> _EXERCISE_:
Read through the lines below and copy the ones holding the string "more".
* * * * * * *
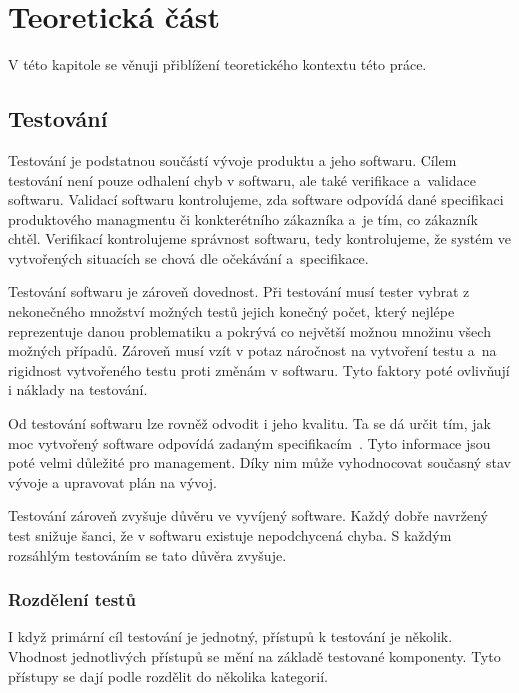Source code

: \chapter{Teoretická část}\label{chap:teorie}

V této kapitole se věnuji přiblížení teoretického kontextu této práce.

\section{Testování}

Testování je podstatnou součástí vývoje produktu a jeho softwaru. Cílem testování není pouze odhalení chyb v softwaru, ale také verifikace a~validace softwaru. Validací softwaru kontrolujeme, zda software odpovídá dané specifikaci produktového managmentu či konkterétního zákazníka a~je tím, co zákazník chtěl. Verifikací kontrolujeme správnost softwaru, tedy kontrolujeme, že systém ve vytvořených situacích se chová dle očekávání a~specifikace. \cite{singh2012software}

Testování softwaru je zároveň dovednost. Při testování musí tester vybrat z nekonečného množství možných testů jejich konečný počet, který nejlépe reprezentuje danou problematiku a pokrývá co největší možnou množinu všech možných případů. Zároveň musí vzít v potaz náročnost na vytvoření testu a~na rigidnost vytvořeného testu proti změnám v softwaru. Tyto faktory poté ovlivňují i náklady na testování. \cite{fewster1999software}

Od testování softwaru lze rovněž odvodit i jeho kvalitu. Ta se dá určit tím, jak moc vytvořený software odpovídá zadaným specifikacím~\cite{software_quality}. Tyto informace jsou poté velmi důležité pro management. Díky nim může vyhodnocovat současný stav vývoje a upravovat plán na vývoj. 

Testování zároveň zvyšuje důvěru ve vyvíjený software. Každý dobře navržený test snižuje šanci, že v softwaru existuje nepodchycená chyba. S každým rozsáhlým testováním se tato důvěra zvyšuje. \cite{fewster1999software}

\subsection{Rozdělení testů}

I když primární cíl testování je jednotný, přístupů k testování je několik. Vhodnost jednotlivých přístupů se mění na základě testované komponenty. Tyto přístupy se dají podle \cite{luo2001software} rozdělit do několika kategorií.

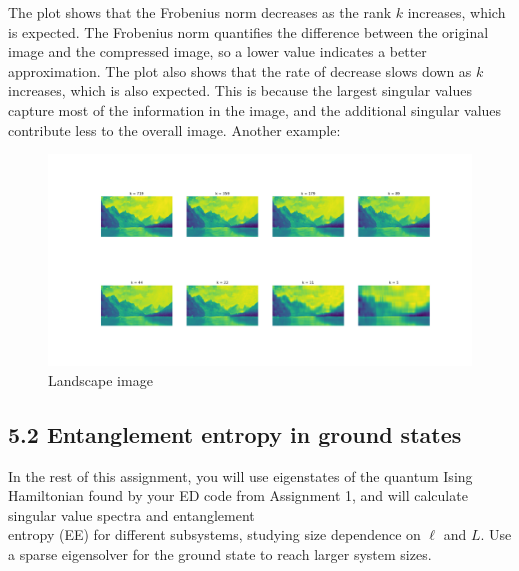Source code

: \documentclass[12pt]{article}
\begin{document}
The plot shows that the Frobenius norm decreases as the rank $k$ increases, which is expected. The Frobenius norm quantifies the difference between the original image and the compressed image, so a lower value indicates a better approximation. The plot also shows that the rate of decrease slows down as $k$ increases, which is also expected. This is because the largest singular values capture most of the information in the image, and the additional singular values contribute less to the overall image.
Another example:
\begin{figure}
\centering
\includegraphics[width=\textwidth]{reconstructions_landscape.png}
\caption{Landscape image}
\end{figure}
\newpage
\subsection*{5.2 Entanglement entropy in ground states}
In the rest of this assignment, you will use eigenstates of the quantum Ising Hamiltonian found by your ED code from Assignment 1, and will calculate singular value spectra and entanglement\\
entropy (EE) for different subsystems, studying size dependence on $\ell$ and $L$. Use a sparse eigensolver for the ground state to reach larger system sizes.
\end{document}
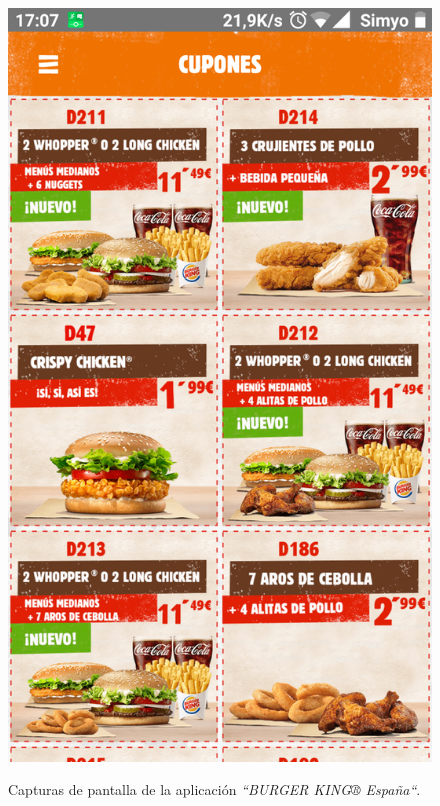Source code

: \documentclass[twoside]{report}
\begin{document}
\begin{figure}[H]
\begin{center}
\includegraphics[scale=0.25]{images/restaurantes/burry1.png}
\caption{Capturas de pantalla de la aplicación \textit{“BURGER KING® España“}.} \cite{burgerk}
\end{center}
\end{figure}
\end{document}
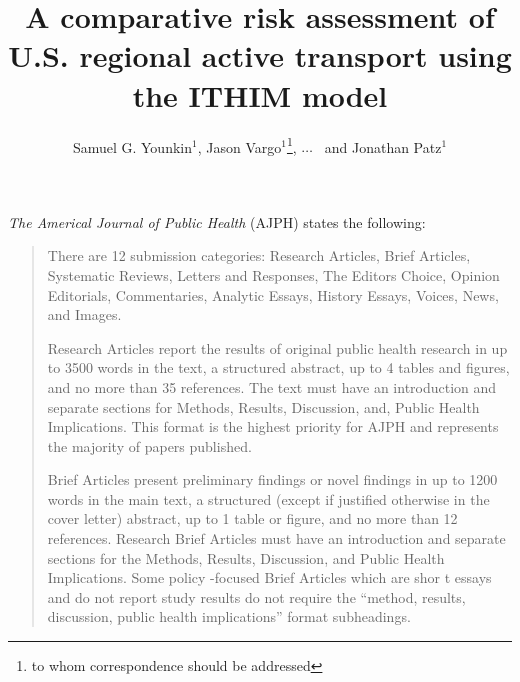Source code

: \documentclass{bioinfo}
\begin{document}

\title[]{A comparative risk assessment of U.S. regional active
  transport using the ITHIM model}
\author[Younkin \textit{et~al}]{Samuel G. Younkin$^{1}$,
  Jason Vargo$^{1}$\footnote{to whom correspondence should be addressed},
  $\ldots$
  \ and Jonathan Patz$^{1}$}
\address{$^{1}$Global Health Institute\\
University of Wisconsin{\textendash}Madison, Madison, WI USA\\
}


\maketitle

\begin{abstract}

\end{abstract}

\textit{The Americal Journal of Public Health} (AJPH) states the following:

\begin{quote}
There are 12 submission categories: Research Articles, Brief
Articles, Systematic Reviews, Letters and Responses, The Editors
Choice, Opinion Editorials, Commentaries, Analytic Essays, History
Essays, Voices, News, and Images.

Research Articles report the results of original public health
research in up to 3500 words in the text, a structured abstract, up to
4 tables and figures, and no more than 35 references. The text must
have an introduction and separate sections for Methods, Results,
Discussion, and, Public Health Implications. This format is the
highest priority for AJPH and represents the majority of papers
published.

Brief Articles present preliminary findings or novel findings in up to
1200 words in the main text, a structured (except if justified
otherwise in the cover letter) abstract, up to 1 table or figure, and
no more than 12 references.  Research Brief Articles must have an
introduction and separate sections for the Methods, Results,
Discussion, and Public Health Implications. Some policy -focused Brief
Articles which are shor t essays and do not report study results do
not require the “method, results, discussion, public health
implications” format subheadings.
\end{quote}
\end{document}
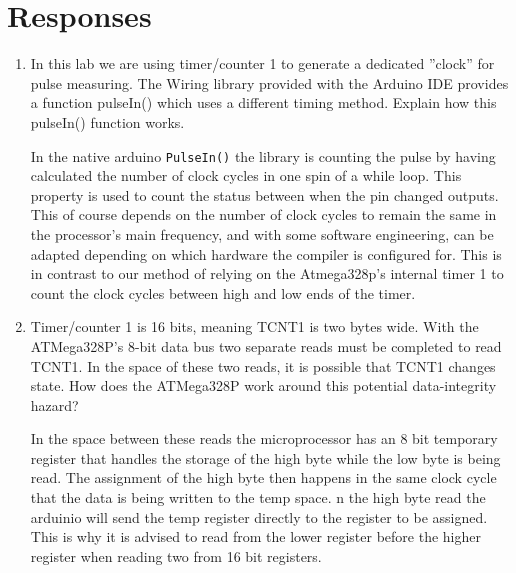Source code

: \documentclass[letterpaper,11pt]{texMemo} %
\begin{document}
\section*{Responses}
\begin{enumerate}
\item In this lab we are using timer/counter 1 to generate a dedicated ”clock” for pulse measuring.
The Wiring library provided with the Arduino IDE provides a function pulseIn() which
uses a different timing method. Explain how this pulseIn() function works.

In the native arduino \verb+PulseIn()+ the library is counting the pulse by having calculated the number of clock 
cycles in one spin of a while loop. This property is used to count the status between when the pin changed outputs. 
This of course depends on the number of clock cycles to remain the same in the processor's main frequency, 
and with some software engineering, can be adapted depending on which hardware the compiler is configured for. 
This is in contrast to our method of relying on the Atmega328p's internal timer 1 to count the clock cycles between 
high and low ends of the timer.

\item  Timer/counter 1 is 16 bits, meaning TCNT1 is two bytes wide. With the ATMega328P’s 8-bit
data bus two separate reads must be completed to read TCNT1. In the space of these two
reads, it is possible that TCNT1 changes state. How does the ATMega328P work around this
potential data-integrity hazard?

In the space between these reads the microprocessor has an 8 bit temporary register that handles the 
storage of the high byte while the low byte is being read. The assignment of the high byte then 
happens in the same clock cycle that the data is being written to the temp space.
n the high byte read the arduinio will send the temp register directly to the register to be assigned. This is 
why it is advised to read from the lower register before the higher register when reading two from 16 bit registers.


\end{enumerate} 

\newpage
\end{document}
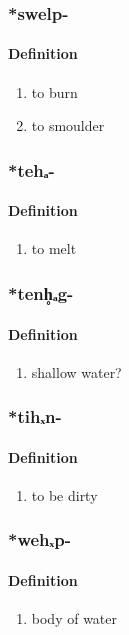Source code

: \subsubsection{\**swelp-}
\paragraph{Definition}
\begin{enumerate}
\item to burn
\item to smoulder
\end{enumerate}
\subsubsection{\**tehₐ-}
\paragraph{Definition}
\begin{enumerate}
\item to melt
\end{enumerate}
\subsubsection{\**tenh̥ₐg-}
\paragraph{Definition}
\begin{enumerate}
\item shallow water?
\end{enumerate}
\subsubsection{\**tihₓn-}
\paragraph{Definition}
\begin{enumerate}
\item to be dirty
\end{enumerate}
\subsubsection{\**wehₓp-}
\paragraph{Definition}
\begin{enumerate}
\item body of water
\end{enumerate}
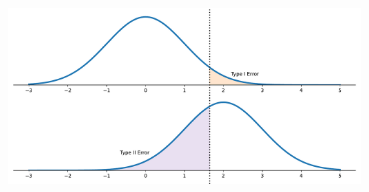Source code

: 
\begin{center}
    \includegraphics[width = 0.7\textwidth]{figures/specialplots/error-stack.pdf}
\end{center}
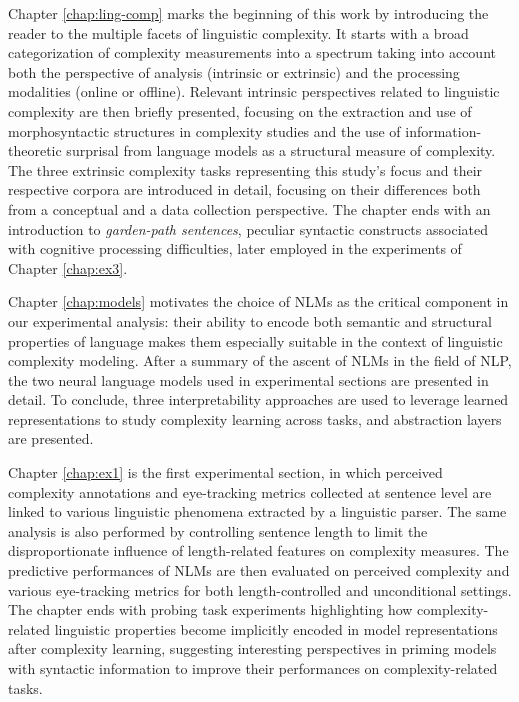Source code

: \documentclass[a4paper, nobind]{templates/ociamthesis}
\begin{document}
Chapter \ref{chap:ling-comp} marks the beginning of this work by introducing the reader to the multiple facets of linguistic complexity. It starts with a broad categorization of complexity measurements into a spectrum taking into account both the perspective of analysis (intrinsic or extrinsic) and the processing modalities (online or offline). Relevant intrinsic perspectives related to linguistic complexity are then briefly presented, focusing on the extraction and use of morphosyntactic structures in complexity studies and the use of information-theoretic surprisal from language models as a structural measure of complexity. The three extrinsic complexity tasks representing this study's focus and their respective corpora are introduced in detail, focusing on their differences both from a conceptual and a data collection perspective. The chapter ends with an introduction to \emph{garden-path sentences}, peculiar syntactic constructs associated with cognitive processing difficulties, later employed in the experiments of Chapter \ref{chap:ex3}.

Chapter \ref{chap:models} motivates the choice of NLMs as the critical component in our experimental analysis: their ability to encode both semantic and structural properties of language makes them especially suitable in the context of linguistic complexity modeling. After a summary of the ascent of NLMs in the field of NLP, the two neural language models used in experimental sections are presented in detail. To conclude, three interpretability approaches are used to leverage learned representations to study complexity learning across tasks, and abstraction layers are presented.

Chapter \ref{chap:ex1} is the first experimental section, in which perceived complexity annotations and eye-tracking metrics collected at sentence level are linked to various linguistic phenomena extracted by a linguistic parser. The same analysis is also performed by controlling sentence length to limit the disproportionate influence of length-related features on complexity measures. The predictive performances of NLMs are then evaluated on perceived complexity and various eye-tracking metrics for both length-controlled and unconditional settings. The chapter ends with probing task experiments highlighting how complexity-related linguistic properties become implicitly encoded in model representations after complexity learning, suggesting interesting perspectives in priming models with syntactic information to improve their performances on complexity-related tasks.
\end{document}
* * * * * * *
> _RESPONSE AREA_:
4 tables and figures, and no more than 35 references. The text must
no more than 12 references.  Research Brief Articles must have an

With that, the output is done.